Here's What You Need To Know About The Political Unrest In Sudan

Thousands have been protesting the Sudanese government over the weekend, supporting the military's plans for a coup.

Sudan's transitional government is in turmoil as thousands of citizens conducted a sit-in protest against them, over the weekend. A group of Sudanese citizens have called on the military to disestablish the nation's current government, as the country struggles with the greatest crisis they've seen since the end of former dictator Omar al-Bashir's controversial ruling, two years ago. The weekend's pro-military protests come as anti-military protestors took to the streets earlier this month to fight for civilian-ruled laws.

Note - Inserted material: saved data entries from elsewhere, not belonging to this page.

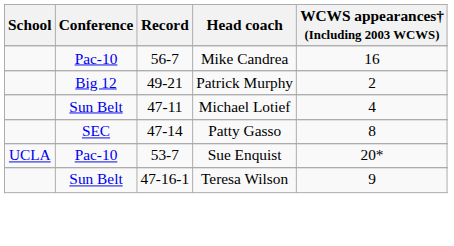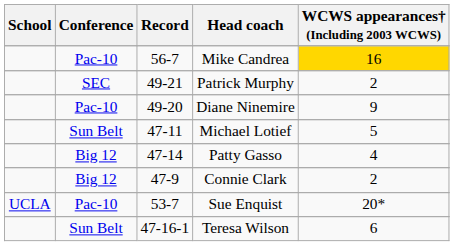Mike Candrea | WCWS appearances† (Including 2003 WCWS): no background -> gold background
Patrick Murphy | Conference: Big 12 -> SEC
+ row: Pac-10 | 49-20 | Diane Ninemire | 9
Michael Lotief | WCWS appearances† (Including 2003 WCWS): 4 -> 5
Patty Gasso | Conference: SEC -> Big 12
Patty Gasso | WCWS appearances† (Including 2003 WCWS): 8 -> 4
+ row: Big 12 | 47-9 | Connie Clark | 2
Teresa Wilson | WCWS appearances† (Including 2003 WCWS): 9 -> 6
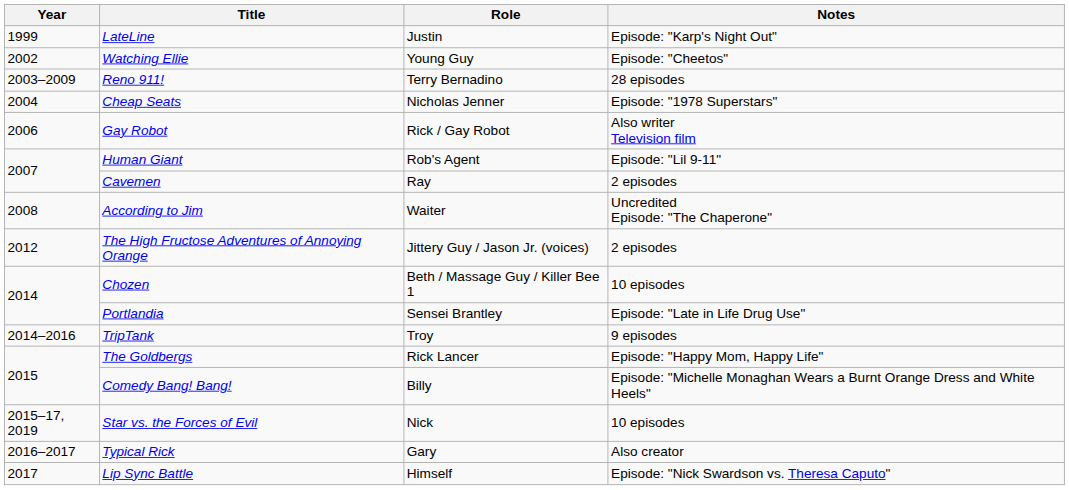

Military-aligned demonstrators assembled outside of the famously off-limits entrance of the Presidential Palace located in the Sudanese capital, Khartoum on Monday. Gatherers set up tents, blocking off access to two main intersections, cutting off access to the capital for those inside. Police attempted to wave off crowds with teargas, with Khartoum state officials saying they had, "repelled an attempted assault on the seat of government," in a statement issued Monday.

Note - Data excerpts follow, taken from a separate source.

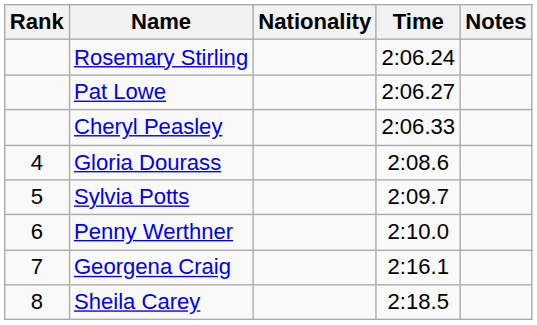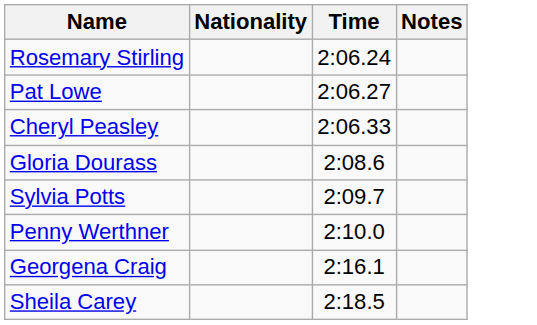- column: Rank | 4 | 5 | 6 | 7 | 8
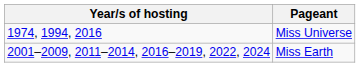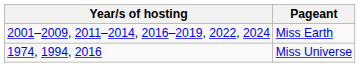rows swapped: Miss Universe <-> Miss Earth
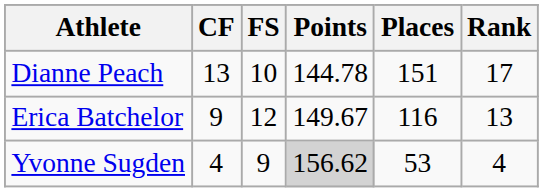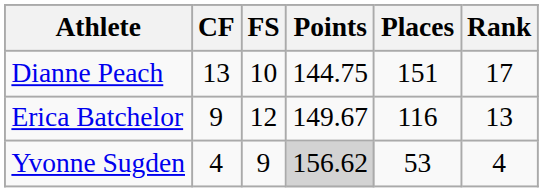Dianne Peach | Points: 144.78 -> 144.75
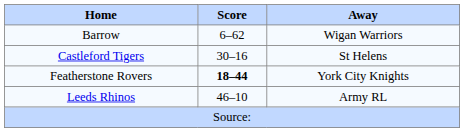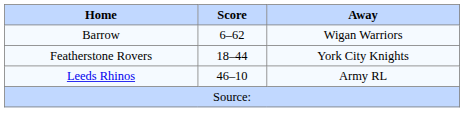- row: Castleford Tigers | 30–16 | St Helens
Featherstone Rovers | Score: bold -> normal
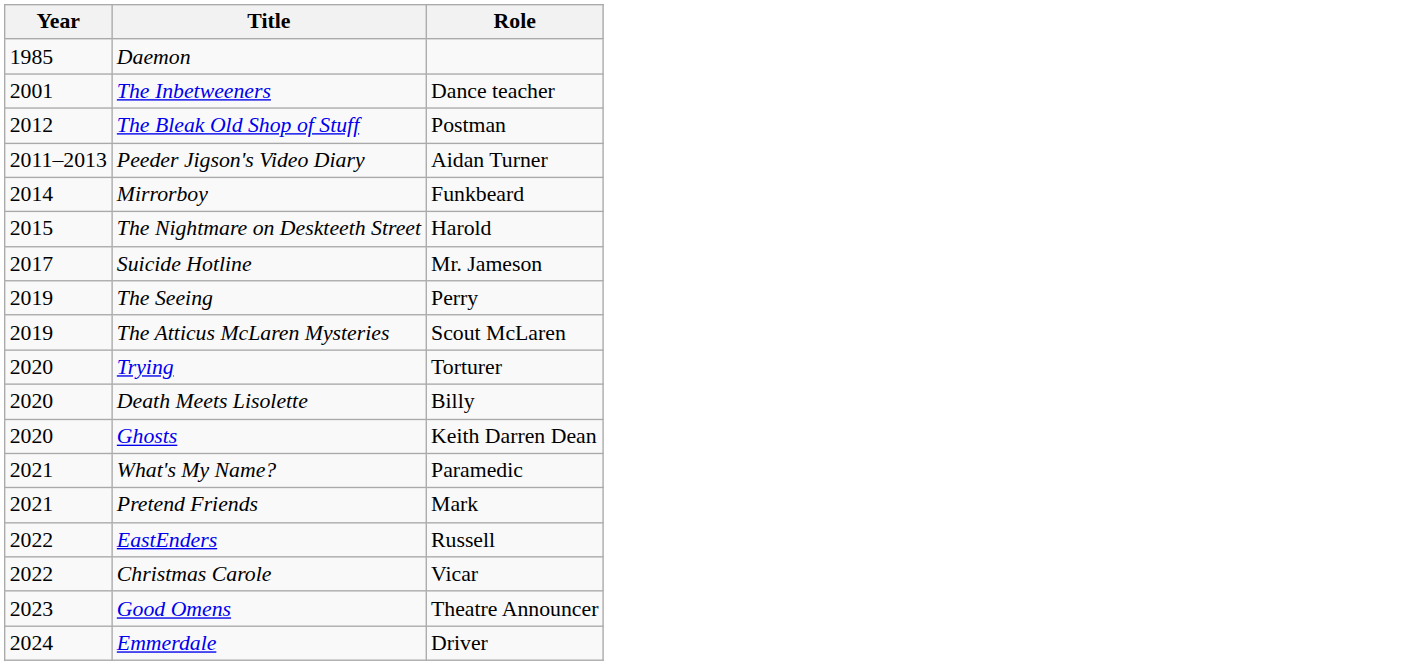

The assembly was called for by a coalition of rebel groups and political parties that support Sudan's military, accusing the civilian political parties of mismanagement and monopolizing power under their ruling. Demonstrations began on Saturday, but Sunday's gathering saw a lower attendance. According to Reuters, by Monday afternoon, thousands, between 2,000 - 3,000, had returned to voice their concerns. 52-year-old tribal elder Tahar Fadl al-Mawla spoke at the helm of the sit-in outside of the Presidential palace saying, "The civilian government has failed. We want a government of soldiers to protect the transition." Alongside a 65-year-old Ahman Jumaa who claimed to have traveled more than 900 kilometers (570 miles) from Southern region Nyala to show his support.

Protesters are demanding the appointment of a new cabinet that is "more representative of the people who participated in the December 2019 revolution that eventually led to the ousting of former president Omar al-Bashir", Al Jazeera reported from Sudan. Protesters headed towards the Presidential Palace, where an emergency cabinet meeting was being held when they were met by police forces.

Pro-civilian political parties have plans for their own demonstration on Thursday, the anniversary of the 1964 revolution that overthrew Sudan's first military regime under Ibrahim Abboud and brought in a period of democracy that the country still struggles to uphold.